Friday, July 24, 2009

Encounter with the Cricket Vendor

July 22

I was walking back from the corner store eating my salty lemony popsicle when I decided to stop and take a look. A guy had strings of tiny woven baskets containing really big crickets hanging up in a big arch from the back of his bike. The baskets had a soybean pod sticking in, or out, for the crickets to snack on while they were singing. What a powerful noise that comes from such a relatively small bug. I watched as a mother and daughter bought one. The vendor took a scissors and cut one of the baskets free from the cricket basket arch. The mom held it up to her ear to see if she got a lively one. She nodded, paid the 5 yuan (7 yuan is about a dollar) and they were off.

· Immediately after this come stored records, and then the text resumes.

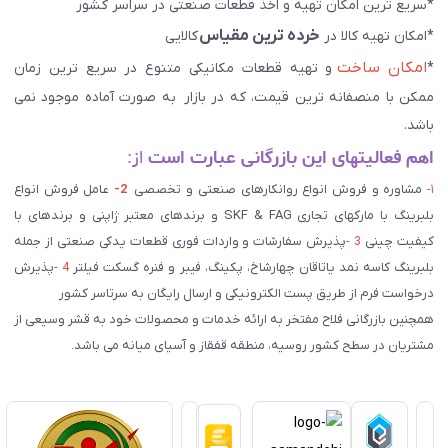
*سریع ترین امکان تهیه و اخذ قطعات صنعتی در سراسر کشور
خرده ترین مقیاس
*امکان تهیه کالا در
کالایی
امکان ساخت
*
و تهیه قطعات مکانیکی متنوع در سریع ترین زمان
ممکن با منصفانه ترین قیمت، که در بازار به صورت آماده موجود نمی
باشد.
اهم فعالیتهای این بازرگانی عبارت است
از:
۱-
مشاوره و فروش انواع روانکارهای صنعتی و تخصصی
2-
عامل فروش انواع
بلبرینگ با مارکهای تجاری SKF & FAG و برندهای معتبر ژاپنی و برندهای با
کیفیت چینی
3 -
پذیرش سفارشات و واردات فوری قطعات یدکی صنعتی از جمله
بلبرینگ کاسه نمد یاتاقان چهارشاخ، پکینگ، فیبر و فنره گسکت فیلتر
4 -
پذیرش
درخواست فرم از طریق پست الکترونیکی و ارسال رایگان به سرتاسر کشور
همچنین بازرگانی فلاح مفتخر به ارائه خدمات و محصولات خود به قشر وسیعی از
مشتریان در سطح کشور روسیه، منطقه قفقاز و آسیای میانه می باشد.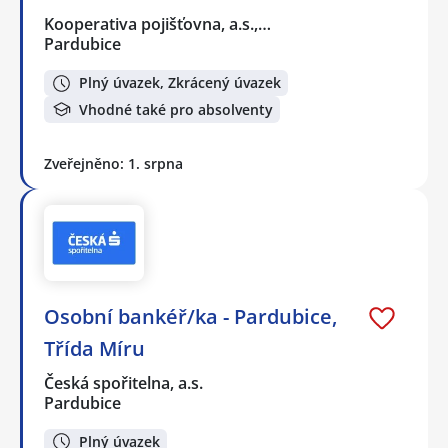
Kooperativa pojišťovna, a.s.,…
Pardubice
Plný úvazek, Zkrácený úvazek
Vhodné také pro absolventy
Zveřejněno: 1. srpna
Osobní bankéř/ka - Pardubice,
Třída Míru
Česká spořitelna, a.s.
Pardubice
Plný úvazek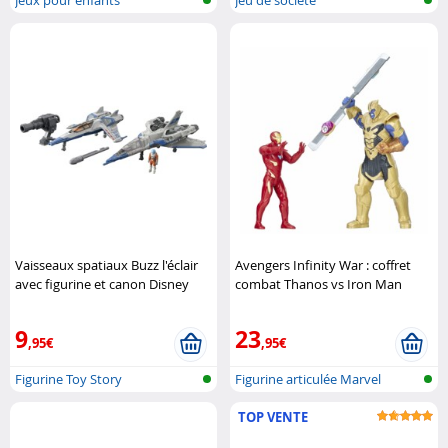
Vaisseaux spatiaux Buzz l'éclair
Avengers Infinity War : coffret
avec figurine et canon Disney
combat Thanos vs Iron Man
Pixar
Hasbro
9
23
,95€
,95€
Figurine Toy Story
Figurine articulée Marvel
TOP VENTE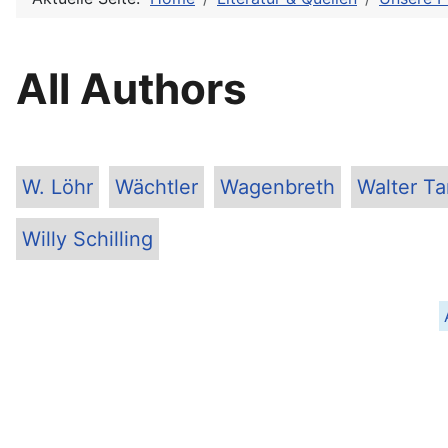
All Authors
W. Löhr
Wächtler
Wagenbreth
Walter T
Willy Schilling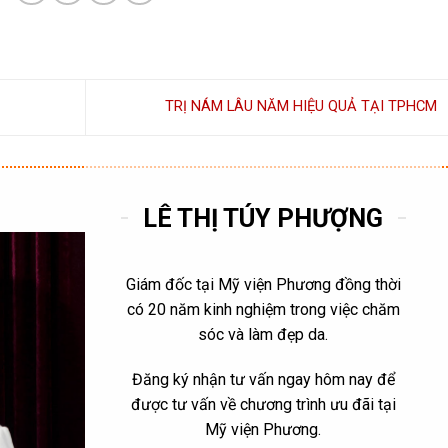
TRỊ NÁM LÂU NĂM HIỆU QUẢ TẠI TPHCM
LÊ THỊ TÚY PHƯỢNG
Giám đốc tại Mỹ viện Phương đồng thời
có 20 năm kinh nghiệm trong việc chăm
sóc và làm đẹp da.
Đăng ký nhận tư vấn ngay hôm nay để
được tư vấn về chương trình ưu đãi tại
Mỹ viện Phương.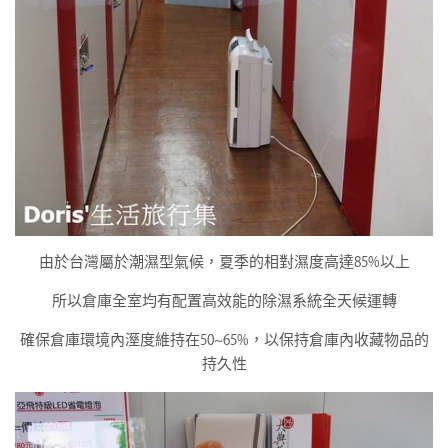
由於台灣屬於潮濕型氣候，夏季的相對濕度高達85%以上
所以倉庫全室均有配置高效能的除濕系統全天候運轉
確保倉庫環境內溼度維持在50~65%，以保持倉庫內收藏物品的
持久性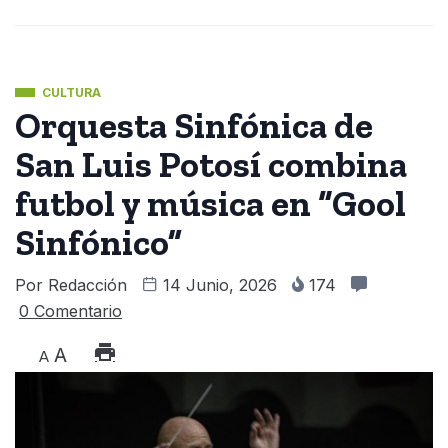
CULTURA
Orquesta Sinfónica de
San Luis Potosí combina
futbol y música en “Gool
Sinfónico”
Por
Redacción
14 Junio, 2026
174
0 Comentario
A
A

The vendor turned to me and said something, and took my hand so he could “help” me touch the bug. Okay—how much skin to bug contact can be made through the basket? I went along with his little charade.

He thought that was so funny when I ultimately yanked my hand away. I think it was a flesh seeking cricket and it got bigger and feistier when my hand got closer. Just one tiny touch was enough for me, I didn’t need a handshake with the thing. Okay thanks then—wow! Nice bugs! Bu-bye!

I must have made it almost to my hotel when I felt a shoulder tap. The guy followed me down the block to tell me something. He grabbed my hand and put it flat. He stuck the raw, uncaged, wild bug directly in my hand and tried to wrap my stiffened fingers around it and the dang thing bit me—or at least it sure felt like it. My bug-touch-catapult-reflex sent it airborne down the sidewalk where the man caught it and was laughing. Ha ha. One-way laugh.

He seemed enthusiastic and told me important things. When I tilted my head and chuckled, he said it louder, slower, and closer to my face—the international way to make someone understand. He pointed to the cricket, pointed to the cricket cages, and pointed at me while he was saying loud slow things I couldn’t get. I’m pretty sure he wanted me to take the little guy home—after all we had bonded.

At this point, my popsicle was down to the stick. My curiosity was satisfied (sorta) and there was nowhere else for this funny conversation to go. I thought quickly; I pointed to the fake watch on my wrist and pumped my arms like I was in a big hurry. Oh yes, we all understand, yes! I must go now! So sorry! He waved bye and I scurried off. Whew! I almost became an unwilling bug mom.